The `Friction' of Vacuum, and other Fluctuation-Induced Forces

TL;DR

This paper explores the fluctuation-induced forces such as the Casimir effect and van der Waals interactions, analyzing how boundaries and shape influence these phenomena and their dynamic aspects using a path integral approach.

Contribution

It introduces a path integral formalism to study fluctuation-induced forces for arbitrary boundary shapes, revealing shape-dependent effects on effective mass, dissipation, and resonance modes.

Findings

Effective mass depends on shape and becomes anisotropic.

Motion induces dissipation and damping via photon emission.

Resonant cavity modes can be excited by boundary motion.

Abstract

The static Casimir effect describes an attractive force between two conducting plates, due to quantum fluctuations of the electromagnetic (EM) field in the intervening space. {\it Thermal fluctuations} of correlated fluids (such as critical mixtures, super-fluids, liquid crystals, or electrolytes) are also modified by the boundaries, resulting in finite-size corrections at criticality, and additional forces that effect wetting and layering phenomena. Modified fluctuations of the EM field can also account for the `van der Waals' interaction between conducting spheres, and have analogs in the fluctuation--induced interactions between inclusions on a membrane. We employ a path integral formalism to study these phenomena for boundaries of arbitrary shape. This allows us to examine the many unexpected phenomena of the dynamic Casimir effect due to moving boundaries. With the inclusion of quantum fluctuations, the EM vacuum behaves essentially as a complex fluid, and modifies the motion of objects through it.
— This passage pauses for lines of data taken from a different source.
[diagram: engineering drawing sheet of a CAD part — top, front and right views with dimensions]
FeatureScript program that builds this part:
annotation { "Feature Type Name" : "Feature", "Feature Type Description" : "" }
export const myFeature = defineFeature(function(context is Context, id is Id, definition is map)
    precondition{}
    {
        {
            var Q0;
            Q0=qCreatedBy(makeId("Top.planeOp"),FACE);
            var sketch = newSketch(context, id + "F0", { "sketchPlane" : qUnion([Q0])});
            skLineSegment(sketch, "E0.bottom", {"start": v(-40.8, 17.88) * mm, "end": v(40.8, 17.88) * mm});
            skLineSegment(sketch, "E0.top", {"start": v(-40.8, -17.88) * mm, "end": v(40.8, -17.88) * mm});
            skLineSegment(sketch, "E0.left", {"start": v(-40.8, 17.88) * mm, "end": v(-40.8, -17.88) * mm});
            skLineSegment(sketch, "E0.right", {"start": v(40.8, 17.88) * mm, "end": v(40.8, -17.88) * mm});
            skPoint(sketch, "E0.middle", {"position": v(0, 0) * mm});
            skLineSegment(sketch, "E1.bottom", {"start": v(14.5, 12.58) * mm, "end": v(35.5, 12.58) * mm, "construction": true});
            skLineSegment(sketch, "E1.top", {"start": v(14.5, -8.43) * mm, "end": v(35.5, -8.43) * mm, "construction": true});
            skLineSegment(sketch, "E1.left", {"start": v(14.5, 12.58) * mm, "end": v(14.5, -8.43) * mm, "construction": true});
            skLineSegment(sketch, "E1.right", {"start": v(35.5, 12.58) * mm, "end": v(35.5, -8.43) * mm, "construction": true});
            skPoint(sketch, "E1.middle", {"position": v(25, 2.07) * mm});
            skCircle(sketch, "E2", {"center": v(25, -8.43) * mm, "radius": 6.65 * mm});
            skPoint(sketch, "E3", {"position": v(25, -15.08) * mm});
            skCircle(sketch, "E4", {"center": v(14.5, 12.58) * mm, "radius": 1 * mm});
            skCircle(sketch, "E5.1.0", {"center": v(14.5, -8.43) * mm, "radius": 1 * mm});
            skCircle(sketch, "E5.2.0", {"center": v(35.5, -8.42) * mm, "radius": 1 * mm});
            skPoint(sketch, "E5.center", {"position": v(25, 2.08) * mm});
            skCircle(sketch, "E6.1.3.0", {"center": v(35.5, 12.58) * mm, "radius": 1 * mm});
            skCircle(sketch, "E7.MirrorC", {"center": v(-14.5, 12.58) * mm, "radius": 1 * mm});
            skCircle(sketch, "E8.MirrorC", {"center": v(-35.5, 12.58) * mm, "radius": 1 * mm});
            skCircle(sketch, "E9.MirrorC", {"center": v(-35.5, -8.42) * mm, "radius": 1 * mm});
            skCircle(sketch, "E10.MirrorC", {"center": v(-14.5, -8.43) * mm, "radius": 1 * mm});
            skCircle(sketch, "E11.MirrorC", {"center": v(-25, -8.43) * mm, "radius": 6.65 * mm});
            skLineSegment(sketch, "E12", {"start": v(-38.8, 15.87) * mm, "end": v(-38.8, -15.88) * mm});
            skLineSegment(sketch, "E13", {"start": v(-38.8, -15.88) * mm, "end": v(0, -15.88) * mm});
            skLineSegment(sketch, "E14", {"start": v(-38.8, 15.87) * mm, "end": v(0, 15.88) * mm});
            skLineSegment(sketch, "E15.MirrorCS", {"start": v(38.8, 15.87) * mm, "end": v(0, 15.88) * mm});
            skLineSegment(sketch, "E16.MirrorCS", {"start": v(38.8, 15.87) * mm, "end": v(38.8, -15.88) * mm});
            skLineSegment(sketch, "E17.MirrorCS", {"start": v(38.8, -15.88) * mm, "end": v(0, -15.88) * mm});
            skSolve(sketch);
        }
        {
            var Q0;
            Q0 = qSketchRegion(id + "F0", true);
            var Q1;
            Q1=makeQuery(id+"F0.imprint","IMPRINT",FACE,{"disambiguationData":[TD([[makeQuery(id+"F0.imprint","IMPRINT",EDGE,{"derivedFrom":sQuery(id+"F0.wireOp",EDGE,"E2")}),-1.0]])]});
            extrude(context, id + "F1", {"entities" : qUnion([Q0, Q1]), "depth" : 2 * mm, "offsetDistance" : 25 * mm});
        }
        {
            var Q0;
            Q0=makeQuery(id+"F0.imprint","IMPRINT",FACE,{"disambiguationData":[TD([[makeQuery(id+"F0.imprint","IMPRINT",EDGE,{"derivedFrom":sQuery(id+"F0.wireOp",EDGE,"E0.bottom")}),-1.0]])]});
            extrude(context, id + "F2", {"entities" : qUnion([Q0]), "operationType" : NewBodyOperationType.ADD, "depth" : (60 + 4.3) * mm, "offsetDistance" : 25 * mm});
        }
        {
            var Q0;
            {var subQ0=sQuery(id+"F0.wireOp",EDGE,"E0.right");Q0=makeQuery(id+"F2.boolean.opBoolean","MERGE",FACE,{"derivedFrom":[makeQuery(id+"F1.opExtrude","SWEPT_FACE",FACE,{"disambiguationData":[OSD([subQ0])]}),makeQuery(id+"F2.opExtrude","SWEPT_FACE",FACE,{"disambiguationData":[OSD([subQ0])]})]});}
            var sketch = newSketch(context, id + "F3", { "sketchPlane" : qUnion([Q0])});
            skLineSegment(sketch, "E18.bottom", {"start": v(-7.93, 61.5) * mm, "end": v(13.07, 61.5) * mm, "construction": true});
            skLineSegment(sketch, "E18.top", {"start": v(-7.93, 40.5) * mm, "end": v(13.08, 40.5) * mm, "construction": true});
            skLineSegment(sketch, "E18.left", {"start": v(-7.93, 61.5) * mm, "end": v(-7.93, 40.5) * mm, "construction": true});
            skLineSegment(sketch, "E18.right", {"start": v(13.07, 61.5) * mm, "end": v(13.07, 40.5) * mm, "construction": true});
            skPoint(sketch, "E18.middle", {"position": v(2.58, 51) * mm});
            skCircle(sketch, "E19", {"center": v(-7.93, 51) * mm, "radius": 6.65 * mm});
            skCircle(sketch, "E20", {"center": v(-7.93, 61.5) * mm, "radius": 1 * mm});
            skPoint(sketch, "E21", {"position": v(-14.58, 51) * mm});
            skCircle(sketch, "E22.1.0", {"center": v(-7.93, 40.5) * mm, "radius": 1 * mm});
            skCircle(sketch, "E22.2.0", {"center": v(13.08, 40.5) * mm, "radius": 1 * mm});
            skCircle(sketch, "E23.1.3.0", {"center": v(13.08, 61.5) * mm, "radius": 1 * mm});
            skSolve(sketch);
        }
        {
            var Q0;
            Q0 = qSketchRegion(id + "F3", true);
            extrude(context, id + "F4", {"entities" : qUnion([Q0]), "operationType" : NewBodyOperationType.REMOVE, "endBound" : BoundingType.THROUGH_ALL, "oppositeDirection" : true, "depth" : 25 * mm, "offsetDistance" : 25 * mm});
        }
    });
In particular, from the mechanical response function of the EM vacuum, we extract a plethora of interesting results, the most notable being: (i) The effective mass of a plate depends on its shape, and becomes anisotropic. (ii) There is dissipation and damping of the motion, again dependent upon shape and direction of motion, due to emission of photons. (iii) There is a continuous spectrum of resonant cavity modes that can be excited by the motion of the (neutral) boundaries.